Restrictions placed on the Police Department as a result of the federal lawsuit over stop and frisk are all on hold, and the judge who imposed them has been thrown off the case by the Court of Appeals.

The court determined that Judge Shira Scheindlin compromised her need to appear impartial in the case and criticized her for making sure she got to hear the case when it was filed six years ago, and for not appearing impartial as a judge must.

Scheindlin had determined last summer that stop and frisk — the police practice of patting down people whom officers deem suspicious for weapons, drugs and other contraband — was unconstitutional. She said it violated the Fourth Amendment right against unwarranted search and seizure and the 14th Amendment right to equal protection under the law, the latter because it unfairly targeted minorities.

The NYPD has been stopping hundreds of thousands of people a year under the practice, though the number has declined the last few years as the policy came under increasing criticism.

Mayor Bloomberg, Police Commissioner Ray Kelly and the police unions all maintain that they practice stop and frisk lawfully, adhering to the guidelines for police interactions with citizens that were codified in a 1968 Supreme Court decision, Terry v. Ohio.

The city and the unions had all appealed Scheindlin's decision. 

As remedies to the discrimination she determined exists, the judge had ordered that an attorney she chose monitor the Police Department, appointed a panel of a dozen academics to also oversee it, and insisted that officers in one precinct in each borough — the one with the highest number of stops — wear miniature cameras on their uniforms to record interactions with suspects.

All those measures are on hold as a result of the Court of Appeals ruling.
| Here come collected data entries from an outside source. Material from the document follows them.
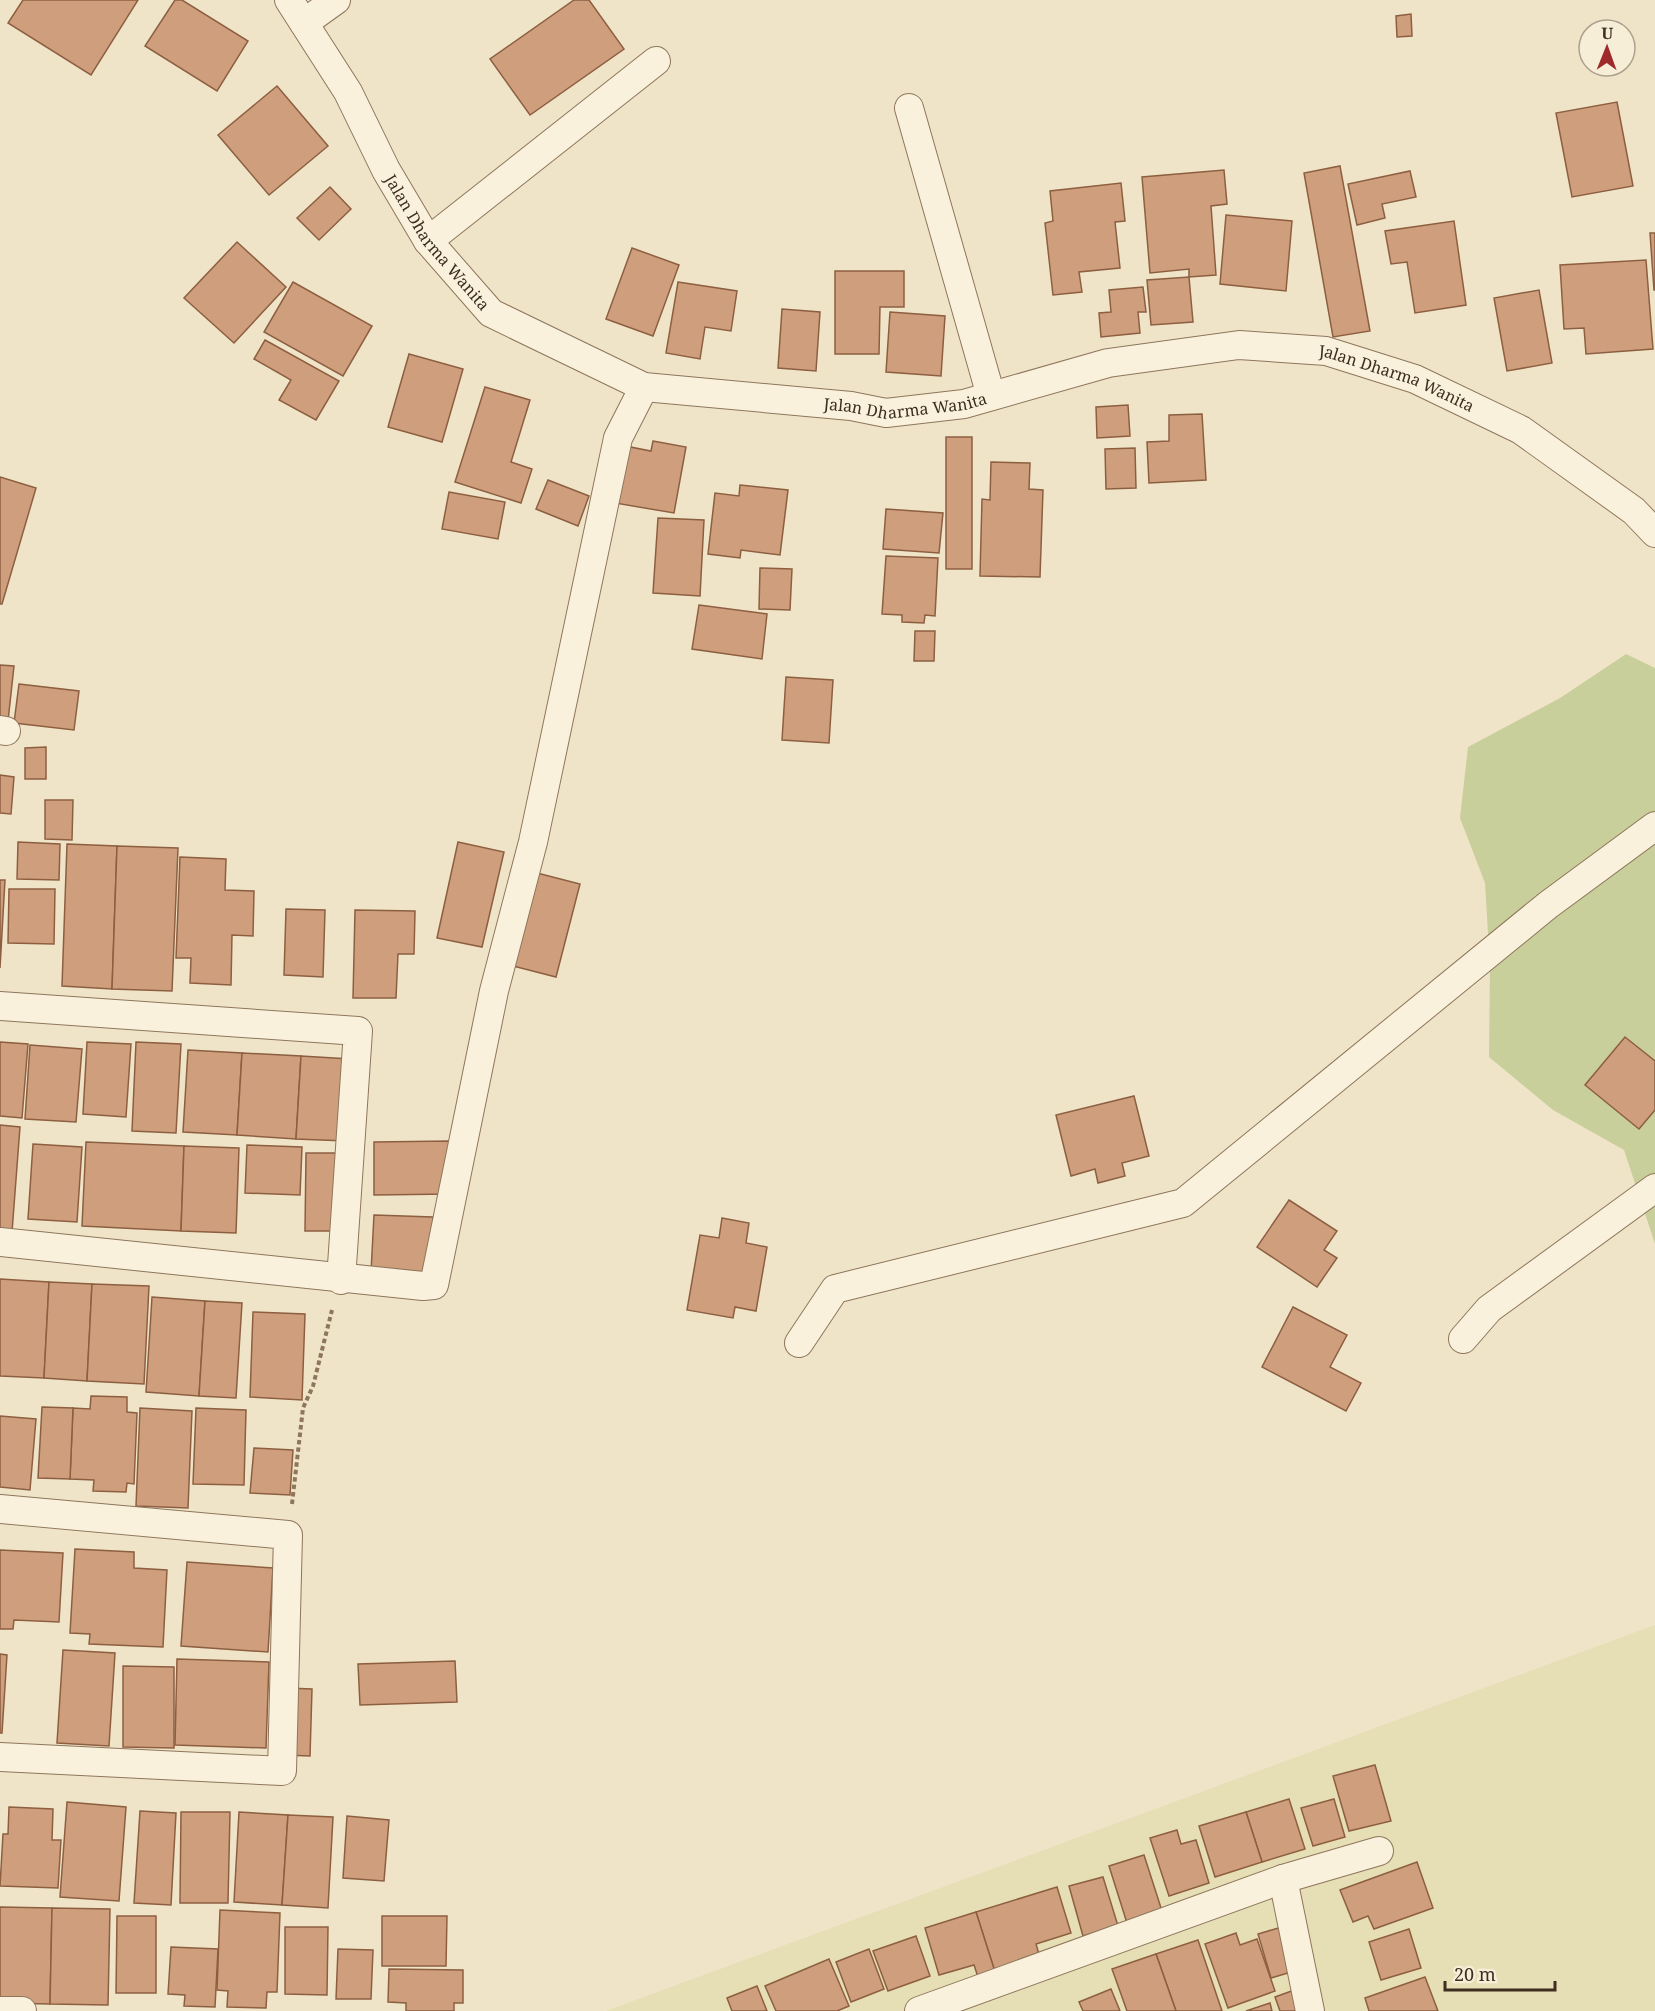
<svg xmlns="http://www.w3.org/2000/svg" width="1655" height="2011" font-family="'Noto Serif',serif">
	<rect width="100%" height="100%" fill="#f0e4c8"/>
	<polygon fill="#e6deb5" points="1655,1625 1655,2011 606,2011"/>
	<polygon fill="#c9cf9b" points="1626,654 1655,668 1655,1244 1624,1150 1553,1110 1489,1057 1490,967 1485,883 1460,818 1468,747 1560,698"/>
	<g fill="#cf9f7d" stroke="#8d5f41" stroke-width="1.5">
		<polygon points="23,0 138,0 91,75 8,23"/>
		<polygon points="175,0 182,0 248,41 217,91 145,46"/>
		<polygon points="574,0 589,0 624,49 530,115 490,59"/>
		<polygon points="1411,14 1412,36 1397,37 1396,16"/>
		<polygon points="277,86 328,146 269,195 218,135"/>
		<polygon points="1617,102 1633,186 1572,197 1556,113"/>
		<polygon points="1340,166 1370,331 1333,337 1304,173"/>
		<polygon points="1224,170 1227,204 1211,206 1216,275 1189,277 1189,269 1150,273 1142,177"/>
		<polygon points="1410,171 1416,197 1382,204 1385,218 1357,225 1348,184"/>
		<polygon points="1121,183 1125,221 1115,222 1120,268 1079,272 1082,292 1053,295 1045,223 1053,221 1050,191"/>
		<polygon points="330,187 351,209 319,240 297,218"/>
		<polygon points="1226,215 1292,221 1286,291 1220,284"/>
		<polygon points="1454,221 1466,305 1415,313 1407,262 1391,264 1385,231"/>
		<polygon points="1650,233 1655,233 1655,290 1654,290"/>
		<polygon points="237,242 286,287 234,343 184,298"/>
		<polygon points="632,248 679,265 653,336 606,319"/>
		<polygon points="1646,260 1653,349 1586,354 1584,328 1564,329 1560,265"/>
		<polygon points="835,271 904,271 904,307 880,307 879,354 835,354"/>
		<polygon points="1189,277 1193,322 1151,325 1147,280"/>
		<polygon points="293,282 372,326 343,376 264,332"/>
		<polygon points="678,282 737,291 731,331 705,327 700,359 666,353"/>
		<polygon points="1143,287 1146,312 1138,312 1140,333 1101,337 1099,313 1111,312 1109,290"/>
		<polygon points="1539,290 1552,363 1507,371 1494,298"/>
		<polygon points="782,309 820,312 816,371 778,368"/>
		<polygon points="890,312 945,316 941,376 886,372"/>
		<polygon points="265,340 339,381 316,420 279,400 291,380 254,359"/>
		<polygon points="409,354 463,369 442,442 388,427"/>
		<polygon points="485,387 530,400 511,462 532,469 521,503 455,482"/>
		<polygon points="1128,405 1130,436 1097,438 1096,407"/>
		<polygon points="1202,414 1206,480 1149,483 1147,442 1169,441 1169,415"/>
		<rect x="946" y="437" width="26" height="132"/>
		<polygon points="653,441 686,447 674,513 615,503 625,446 651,451"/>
		<polygon points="1135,448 1136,488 1106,489 1105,449"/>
		<polygon points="991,462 1030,463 1029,489 1043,490 1040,577 980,576 982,499 990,500"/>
		<polygon points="0,477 36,488 2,604 0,604"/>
		<polygon points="548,480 589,496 578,526 536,509"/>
		<polygon points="740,485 788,490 780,555 741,550 740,558 708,554 715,493 739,496"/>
		<polygon points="449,492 505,502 498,539 442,529"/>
		<polygon points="886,509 943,513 939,553 883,549"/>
		<polygon points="658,518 704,520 700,596 653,593"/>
		<polygon points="886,556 938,558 935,616 925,615 924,623 902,622 902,615 882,614"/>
		<polygon points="760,568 792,569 790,610 759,609"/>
		<polygon points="699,605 767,614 762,659 692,649"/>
		<polygon points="915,631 935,631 934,661 914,661"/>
		<polygon points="0,665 14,666 8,721 0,721"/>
		<polygon points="786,677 833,680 829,743 782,740"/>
		<polygon points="19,684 79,691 74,730 14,723"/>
		<polygon points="46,747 46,779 25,779 25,748"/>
		<polygon points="0,775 14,777 11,814 0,813"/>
		<polygon points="45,800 73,800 72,840 45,839"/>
		<polygon points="18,842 60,844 59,880 17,879"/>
		<polygon points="458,842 504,852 482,947 437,938"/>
		<polygon points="67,844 117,846 112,989 62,986"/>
		<polygon points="117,846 178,848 172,991 112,989"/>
		<polygon points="180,857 226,859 225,890 254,891 253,936 232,935 231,985 190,983 191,958 176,958"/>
		<polygon points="537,873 580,884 556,977 513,966"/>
		<polygon points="0,880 5,880 0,968"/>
		<polygon points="9,889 55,889 54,944 8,943"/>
		<polygon points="286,909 325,910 323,977 284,975"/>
		<polygon points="355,910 415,911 414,954 398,954 396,998 353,998"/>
		<polygon points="1625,1037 1655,1061 1655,1110 1639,1129 1585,1085"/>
		<polygon points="0,1042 28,1044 22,1118 0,1116"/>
		<polygon points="87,1042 131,1044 126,1117 83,1114"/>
		<polygon points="136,1042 181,1044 176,1133 132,1131"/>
		<polygon points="30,1045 82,1049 76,1122 25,1119"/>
		<polygon points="188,1050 242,1053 237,1135 183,1132"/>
		<polygon points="242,1053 301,1056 296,1139 237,1135"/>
		<polygon points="301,1056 350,1059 346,1141 296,1139"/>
		<polygon points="1134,1096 1149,1156 1122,1163 1125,1176 1098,1183 1095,1169 1071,1176 1056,1115"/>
		<polygon points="0,1125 20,1127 12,1232 0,1231"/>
		<polygon points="449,1141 450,1194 374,1195 374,1142"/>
		<polygon points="86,1142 184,1146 181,1231 82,1226"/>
		<polygon points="33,1144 82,1147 77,1222 28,1219"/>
		<polygon points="247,1145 302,1147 300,1195 245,1193"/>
		<polygon points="184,1146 239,1148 236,1233 181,1231"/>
		<polygon points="306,1153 341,1153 340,1231 305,1231"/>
		<polygon points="1289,1200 1337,1231 1324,1250 1337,1258 1317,1287 1257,1247"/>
		<polygon points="374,1215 433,1217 431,1274 371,1272"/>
		<polygon points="722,1218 749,1223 746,1243 767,1247 756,1311 735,1307 733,1318 687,1310 700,1235 719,1238"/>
		<polygon points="0,1279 49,1282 44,1378 0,1376"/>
		<polygon points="49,1282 92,1284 87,1381 44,1378"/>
		<polygon points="92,1284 149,1286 144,1384 87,1381"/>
		<polygon points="152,1297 205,1301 199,1396 146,1392"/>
		<polygon points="205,1301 242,1303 236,1398 199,1396"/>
		<polygon points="1293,1307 1347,1335 1330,1367 1361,1383 1346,1411 1262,1367"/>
		<polygon points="253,1312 305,1314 302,1400 250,1397"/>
		<polygon points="91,1396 127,1397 127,1412 137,1413 134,1484 127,1483 126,1492 93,1491 94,1480 70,1479 73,1408 90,1409"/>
		<polygon points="42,1407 73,1408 70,1479 38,1478"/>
		<polygon points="140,1408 192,1411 188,1508 136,1506"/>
		<polygon points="196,1408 246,1410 244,1485 193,1484"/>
		<polygon points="0,1416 36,1419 30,1490 0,1487"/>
		<polygon points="254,1448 293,1450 290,1495 250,1493"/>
		<polygon points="75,1549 134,1552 134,1568 167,1570 163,1647 89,1644 90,1634 70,1633"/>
		<polygon points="0,1550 63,1553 59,1622 14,1620 13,1629 0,1629"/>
		<polygon points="187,1562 273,1568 268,1652 181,1646"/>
		<polygon points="63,1650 115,1653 109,1746 57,1743"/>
		<polygon points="0,1654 7,1655 2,1733 0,1733"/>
		<polygon points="177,1659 269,1662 266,1748 175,1745"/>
		<polygon points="455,1661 457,1702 360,1705 358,1664"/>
		<polygon points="123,1666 174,1667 174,1748 123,1747"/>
		<polygon points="286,1688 312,1689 310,1756 284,1755"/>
		<polygon points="1375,1765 1391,1821 1349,1831 1333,1776"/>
		<polygon points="1289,1799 1305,1849 1262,1862 1246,1812"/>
		<polygon points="1334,1799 1345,1837 1313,1846 1301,1808"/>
		<polygon points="67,1802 126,1807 119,1901 60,1897"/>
		<polygon points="9,1807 53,1809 52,1840 61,1840 58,1888 0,1886 3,1834 8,1834"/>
		<polygon points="140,1811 176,1813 171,1905 134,1903"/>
		<polygon points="181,1812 230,1812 228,1903 180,1903"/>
		<polygon points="239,1812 288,1815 282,1905 234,1902"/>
		<polygon points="1246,1812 1262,1862 1215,1877 1199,1826"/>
		<polygon points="288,1815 333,1817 328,1908 282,1905"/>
		<polygon points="347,1816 389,1820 384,1881 343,1878"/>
		<polygon points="1177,1830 1181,1844 1196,1840 1209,1883 1169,1896 1150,1838"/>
		<polygon points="1144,1855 1162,1911 1127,1923 1109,1866"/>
		<polygon points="1417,1862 1433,1908 1374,1929 1368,1916 1353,1922 1340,1890"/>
		<polygon points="1103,1877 1118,1926 1083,1936 1069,1886"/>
		<polygon points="1057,1887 1071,1933 1036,1944 1041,1961 996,1975 976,1912"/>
		<polygon points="0,1907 52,1908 50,2004 0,2003"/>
		<polygon points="52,1908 110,1909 108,2005 50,2004"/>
		<polygon points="220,1910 280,1913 277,1992 267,1992 266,2008 227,2007 228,1991 217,1990"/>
		<polygon points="976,1912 996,1975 979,1980 974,1965 939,1975 925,1928"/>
		<polygon points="117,1916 156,1916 156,1993 116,1993"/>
		<polygon points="382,1916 447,1916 446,1966 382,1966"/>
		<polygon points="1285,1926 1298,1970 1271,1978 1258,1934"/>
		<polygon points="285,1927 328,1927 327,1995 285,1994"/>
		<polygon points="1409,1929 1421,1968 1381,1980 1369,1942"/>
		<polygon points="1236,1933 1240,1945 1257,1939 1275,1991 1228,2008 1205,1944"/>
		<polygon points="916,1936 930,1976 888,1991 873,1951"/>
		<polygon points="1198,1940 1222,2011 1176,2011 1156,1954"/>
		<polygon points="171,1947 218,1949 215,2007 184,2006 185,1995 168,1994"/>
		<polygon points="338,1949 373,1950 371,1999 336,1999"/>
		<polygon points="869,1949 884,1989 851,2002 836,1962"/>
		<polygon points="1156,1954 1176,2011 1127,2011 1112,1969"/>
		<polygon points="829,1959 849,2006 837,2011 776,2011 765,1986"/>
		<polygon points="389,1969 463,1970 463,2003 454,2003 454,2011 406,2011 406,2003 388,2002"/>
		<polygon points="1425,1977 1438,2011 1369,2011 1365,1998"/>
		<polygon points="757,1986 767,2011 732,2011 727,1998"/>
		<polygon points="1111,1989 1120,2011 1083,2011 1079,2002"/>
		<polygon points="1297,1989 1305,2011 1280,2011 1275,1997"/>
		<polygon points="1270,2003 1272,2011 1246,2011"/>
	</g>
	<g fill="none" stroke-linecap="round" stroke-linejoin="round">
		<defs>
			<g id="minor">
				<path id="s1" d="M 289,0 L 348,92 L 386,170 L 428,241 L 491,313 L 644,387 L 851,406 L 886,413 L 964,404 L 1108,363 L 1239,345 L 1326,351 L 1415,379 L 1521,430 L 1634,511 L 1655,533"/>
				<polyline points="304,23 336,0"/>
				<polyline points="909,108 991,396"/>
				<polyline points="428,241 656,61"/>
				<polyline points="0,730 6,731"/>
				<polyline points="0,1006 358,1031 341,1280"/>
				<polyline points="0,1242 423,1286 434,1285 494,991 533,842 618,438 644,387"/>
				<polyline points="1463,1339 1489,1309 1655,1188"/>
				<polyline points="799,1343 835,1289 1183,1203 1548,905 1655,826"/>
				<polyline points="0,1509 288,1535 282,1771 0,1757"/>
				<polyline points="1283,1879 1310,2011"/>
				<polyline points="0,2011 22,2011"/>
				<polyline points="919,2011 1283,1879 1379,1851"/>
			</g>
		</defs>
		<use href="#minor" stroke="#8d765c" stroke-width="30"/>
		<polyline stroke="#8d765c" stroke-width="4" stroke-dasharray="4.5 3" stroke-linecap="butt" points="292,1504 303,1408 313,1386 332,1310"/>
		<use href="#minor" stroke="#faf1dc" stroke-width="28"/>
	</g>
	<g text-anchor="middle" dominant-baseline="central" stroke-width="4.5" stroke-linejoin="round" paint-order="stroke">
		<g font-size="16" fill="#3d2e20" stroke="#f7eed8">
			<text stroke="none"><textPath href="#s1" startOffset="285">Jalan Dharma Wanita</textPath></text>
			<text stroke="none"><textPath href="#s1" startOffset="1311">Jalan Dharma Wanita</textPath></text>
			<text stroke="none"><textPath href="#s1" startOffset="807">Jalan Dharma Wanita</textPath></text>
		</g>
	</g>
	<g transform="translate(1607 48) rotate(1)"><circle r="28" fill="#f7eed8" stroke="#ada18e" stroke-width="1.5"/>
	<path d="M0-4.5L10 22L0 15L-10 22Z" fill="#9e2a2b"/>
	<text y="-9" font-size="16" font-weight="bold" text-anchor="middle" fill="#3d2e20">U</text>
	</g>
	<path d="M1445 1981v9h110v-9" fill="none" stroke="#3d2e20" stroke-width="3"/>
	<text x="1454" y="1981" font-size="18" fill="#3d2e20" stroke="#f7eed8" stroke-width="4.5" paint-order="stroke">20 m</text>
</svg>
But a majority of the City Council and mayoral frontrunner Bill de Blasio agree more with Scheindlin and the plaintiffs in the case she heard.

"I'm extremely disappointed in today's decision," de Blasio, a Democrat, said in a prepared statement. "We shouldn't have to wait for reforms that both keep our communities safe and obey the Constitution. We have to end the overuse of stop and frisk — and any delay only means a continued and unnecessary rift between our police and the people they protect."

His opponent, Republican Joe Lhota, called de Blasio's thinking on crime "naive" and lauded the Court of Appeals decision in his own statement.

"Bravo!" Lhota said. "As I have said all along, Judge Scheindlin's biased conduct corrupted the case and her decision was not based on the facts. The ruling by the nation's second-highest court was an unprecedented rejection of both the result of the case and the manner with which it was achieved. From Day One, I have stood with Mayor Bloomberg and Commissioner Kelly in support of these proactive policies that have saved countless lives. The court has vindicated our positions."

The ruling does not affect other restrictions placed on the Police Department as a result of stop and frisk. The City Council this year enacted two laws, collectively called the Community Safety Act, that are designed to ensure people are not unfairly stopped due to their appearance and to impose another monitor to oversee the NYPD. That monitor, dubbed an inspector general, will answer to the city Department of Investigation, which is charged with uncovering illegal activities by municipal employees.

Mayor Bloomberg had vetoed both measures but was overridden by the Council. The administration then sued to block one part of the law in state court, charging that the Council incorrectly legislated in an area, criminal procedure, that is reserved to the state. The police unions also sued to nullify the law, fearing that the administration's lawsuit will not be pursued if de Blasio is elected, as polls indicate.